[TASK ITEM]: The entire listing, reproduced exactly and stripped of images, is the expected output.
----
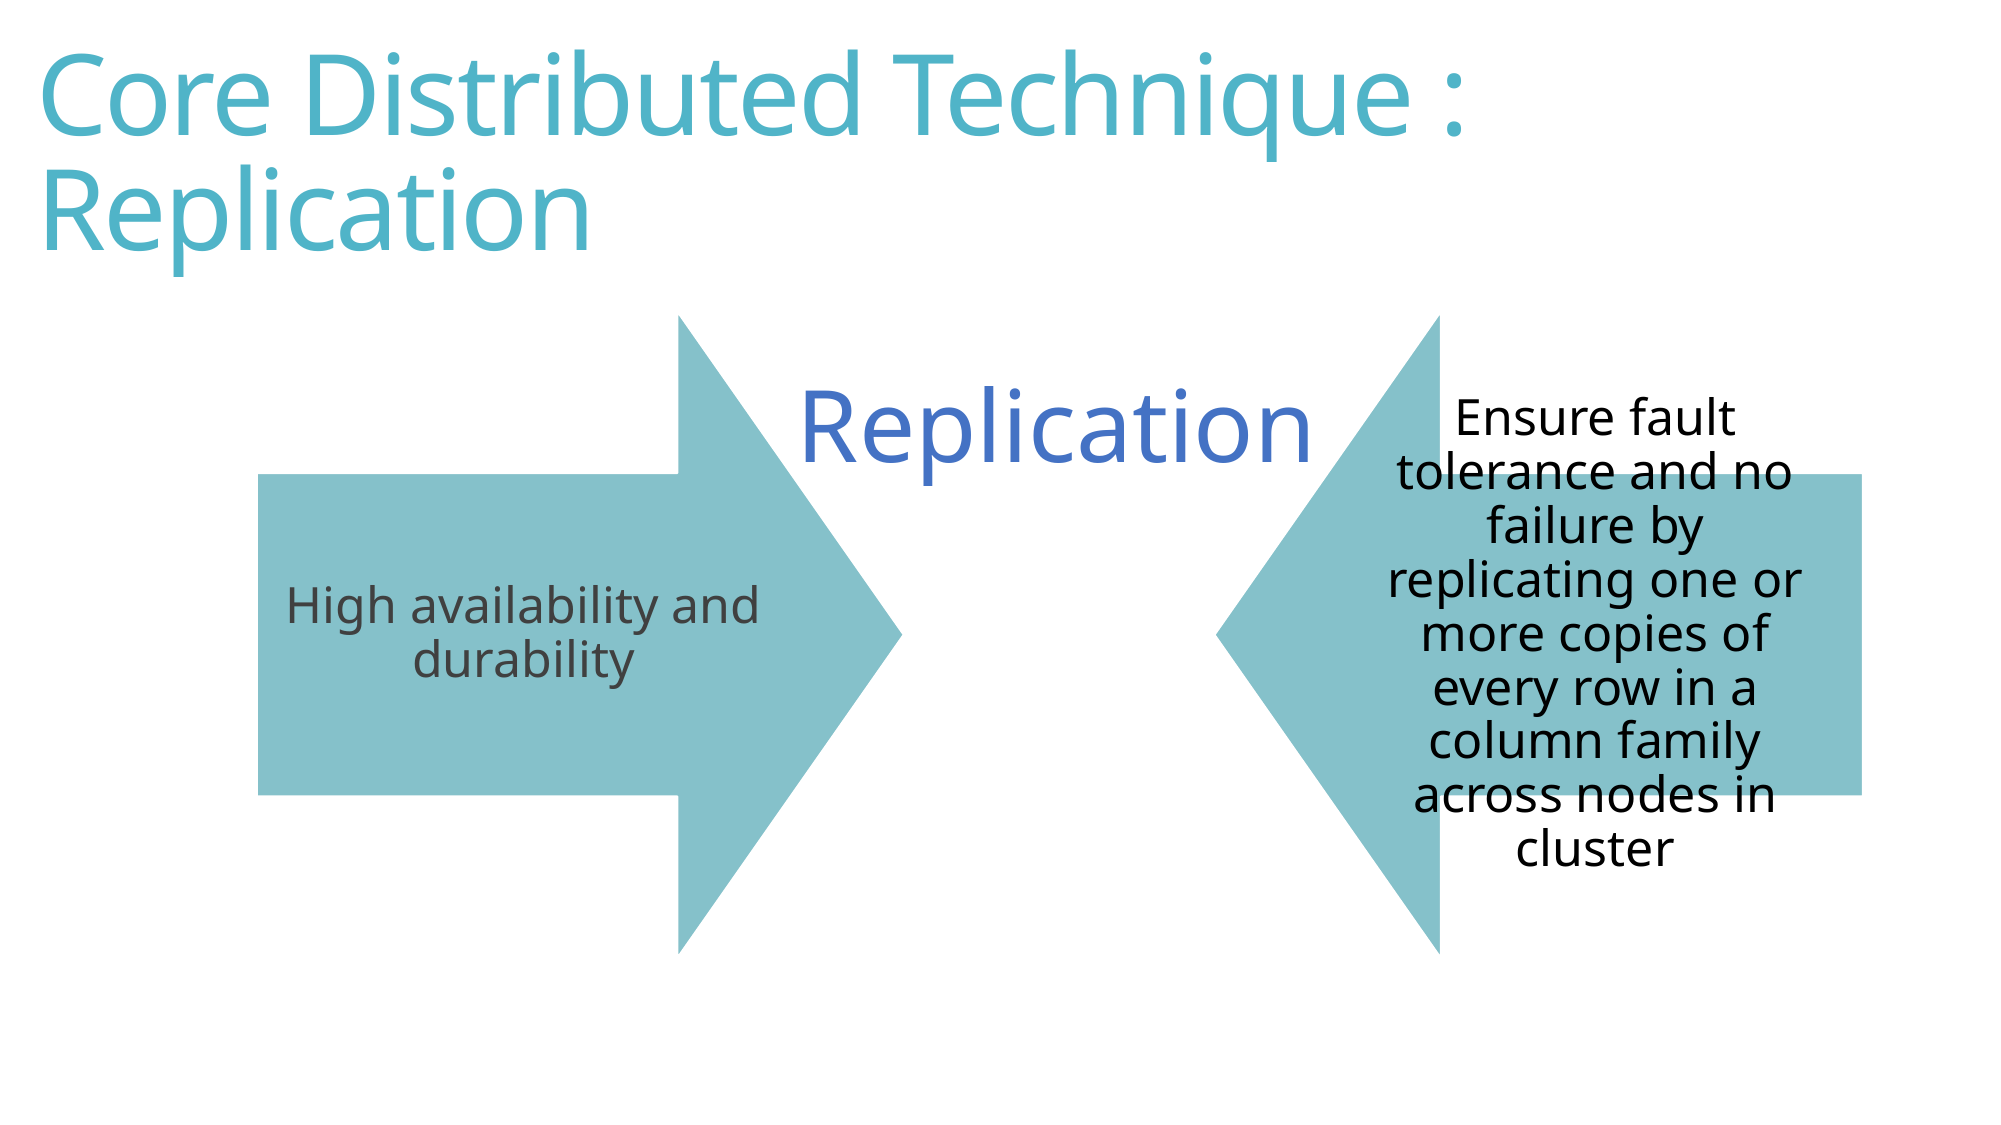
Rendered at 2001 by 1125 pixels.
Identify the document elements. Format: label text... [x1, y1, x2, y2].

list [250, 310, 1863, 960]
title Core Distributed Technique : Replication [21, 59, 1863, 278]
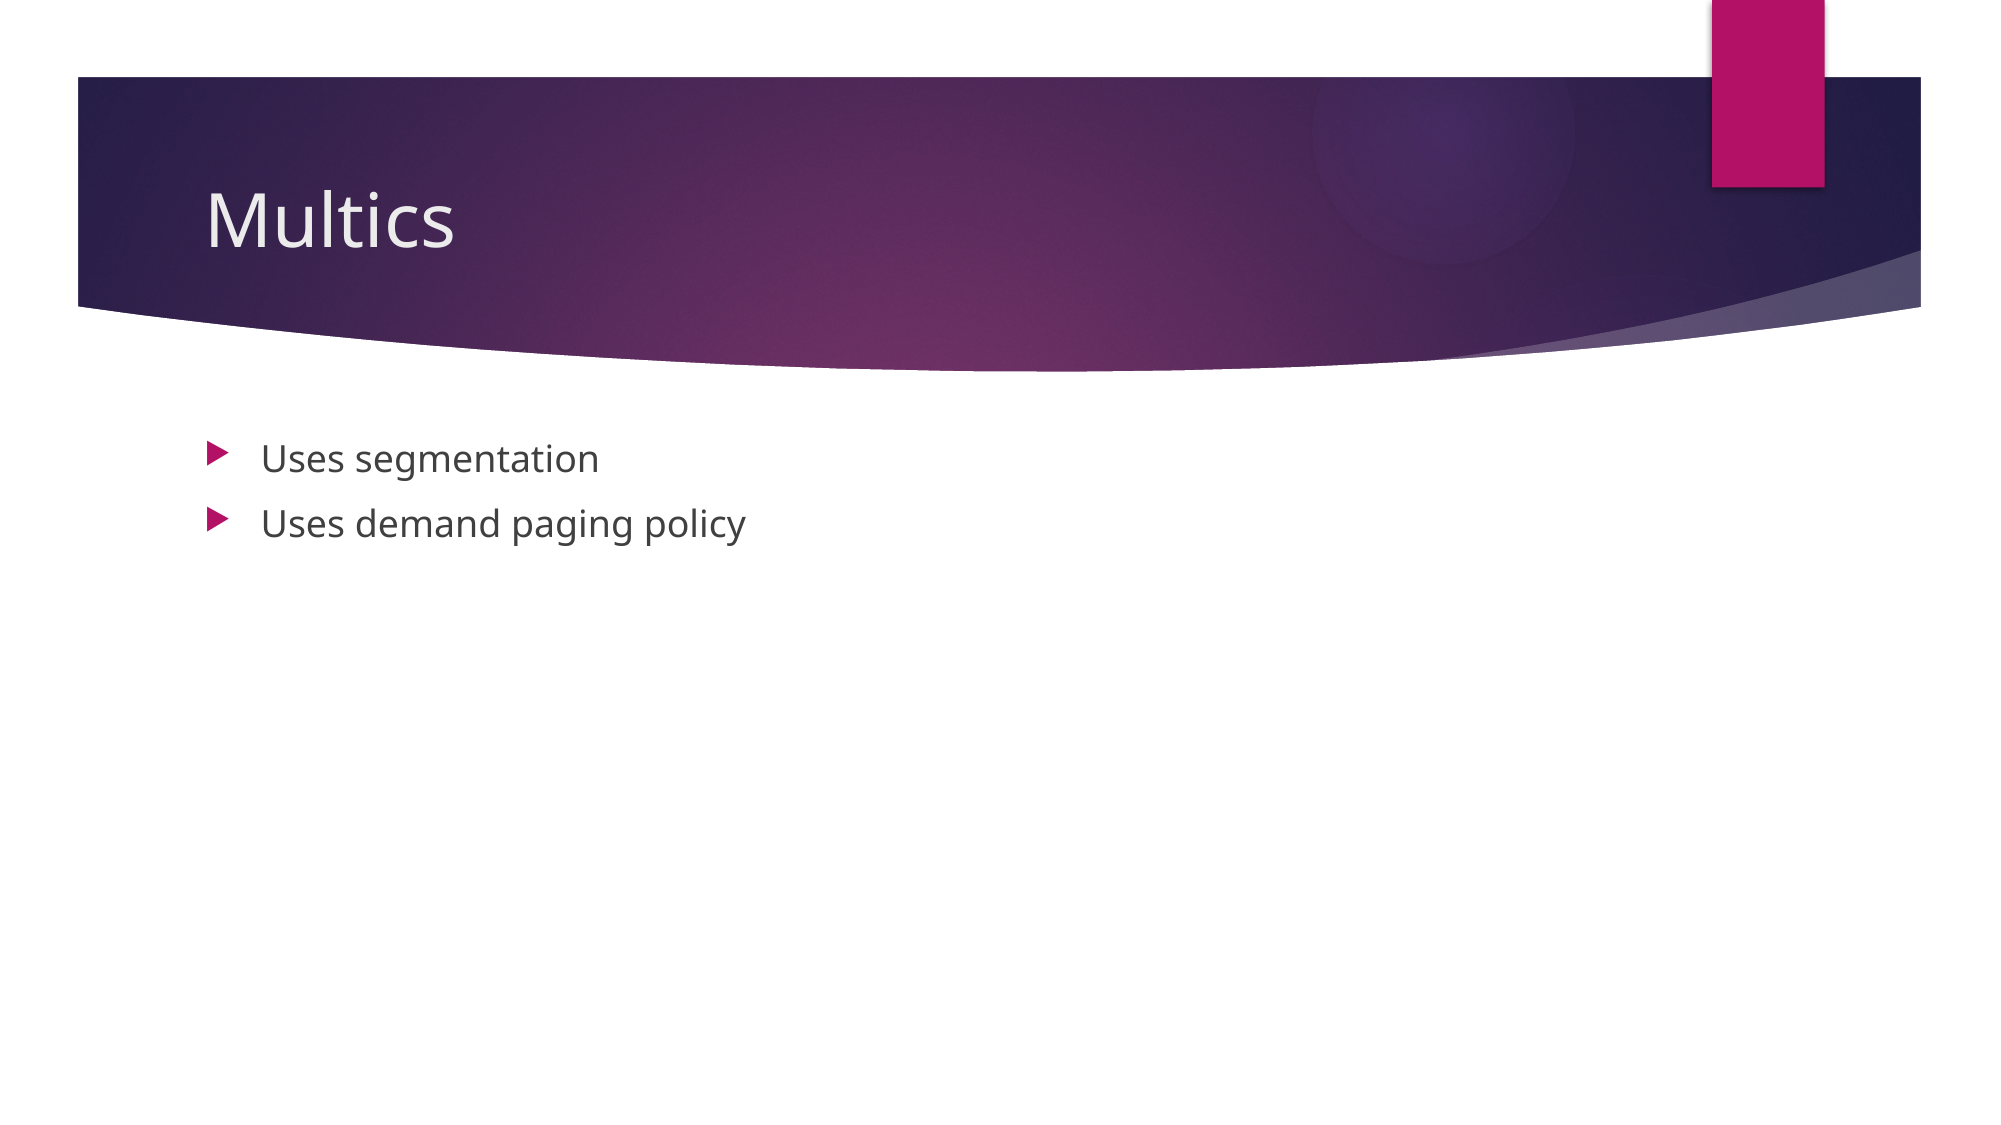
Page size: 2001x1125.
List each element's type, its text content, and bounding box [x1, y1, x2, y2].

title Multics [189, 159, 1627, 276]
list Uses segmentation Uses demand paging policy [189, 427, 1638, 988]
----
[YOUR SOLUTION]:
Rendered at 2001 by 1125 pixels.
Identify the document elements. Format: label text... [x1, y1, x2, y2].

list [250, 310, 1863, 960]
title Core Distributed Technique : Replication [21, 59, 1863, 278]
Page size: 2001x1125.
List each element's type, its text content, and bounding box [x1, y1, x2, y2].

title Multics [189, 159, 1627, 276]
list Uses segmentation Uses demand paging policy [189, 427, 1638, 988]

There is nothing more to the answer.